From the Editor
As guest editors of the Spring 2011 edition of Knowledge Connect on Philanthropy: Impact over Intentions, Paul Flatau and Elena Douglas at CSI (UWA) examined the emergence of a generation of philanthropists who value impact and effectiveness over intentions. They looked at the principal global forces guiding these changes and how that was impacting Australian philanthropy.
In the then Federal Government’s 2005 Giving Australia: Research on Philanthropy in Australia, it was estimated that a total of $11 billion of money, goods and services were donated to not-for-profit organisations. The $11 billion is made up of: $7.7 billion from individuals and $3.3 billion from businesses.
While the report did identify planned giving as a separate category (but with very little data) it was not considered significant enough for quantification.

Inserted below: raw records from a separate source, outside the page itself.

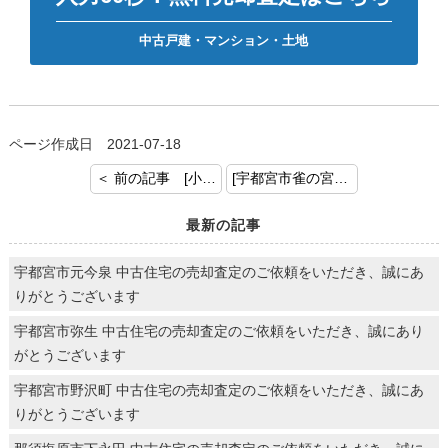
中古戸建・マンション・土地
ページ作成日 2021-07-18
＜ 前の記事 [小山市八幡町土地売却ありがとうございます]
[宇都宮市雀の宮 中古戸建 ご売却の依頼ありがとうございます。] 次の記事 ＞
最新の記事
宇都宮市元今泉 中古住宅の売却査定のご依頼をいただき、誠にあ
りがとうございます
宇都宮市弥生 中古住宅の売却査定のご依頼をいただき、誠にあり
がとうございます
宇都宮市野沢町 中古住宅の売却査定のご依頼をいただき、誠にあ
りがとうございます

Philanthropy, therefore, is a comparatively small slice of the total giving pie compared with individual giving. It is positively tiny compared to government funding of the non-profit sector.
Why then does philanthropy have such prominence? Why do we care?
For many it is because it is money not subject to shareholders or the ballot box. With it, organisations can be entrepreneurial and investors have a high tolerance for risk. It is money that can be directed to the new, the innovative, and in some cases, the unpopular.
For others, it is not just the ‘power of the purse’ but the various forms of influence that come with it. It gives the ability to connect people and organisations across silos, borders, geographies, cultures, sectors and spectrums to build powerful networks and coalitions to effect change.
As Marcos Kisil, Institute for Development and Social Investment in Brazil, cautions: “High Net Worth Individuals are not only economically powerful, they are also influential in the political and social life of the countries where they live and made their original fortunes. Their actions and attitudes and the use they make of their wealth are followed by the media. In some ways they can serve as a beacon for good, and unhappily for bad.”
As governments around the world face increasing financial stress, they withdraw funding from civil society organisations. Increasingly philanthropy, which crosses social, economic, and public policy sectors, that are having greater influence in addressing the most challenging of our social and environmental issues.
In this edition of Knowledge Connect we look at why philanthropy matters and review the different views on the issues of power, influence and accountability – the very issues that the philanthropy sector itself finds the most challenging.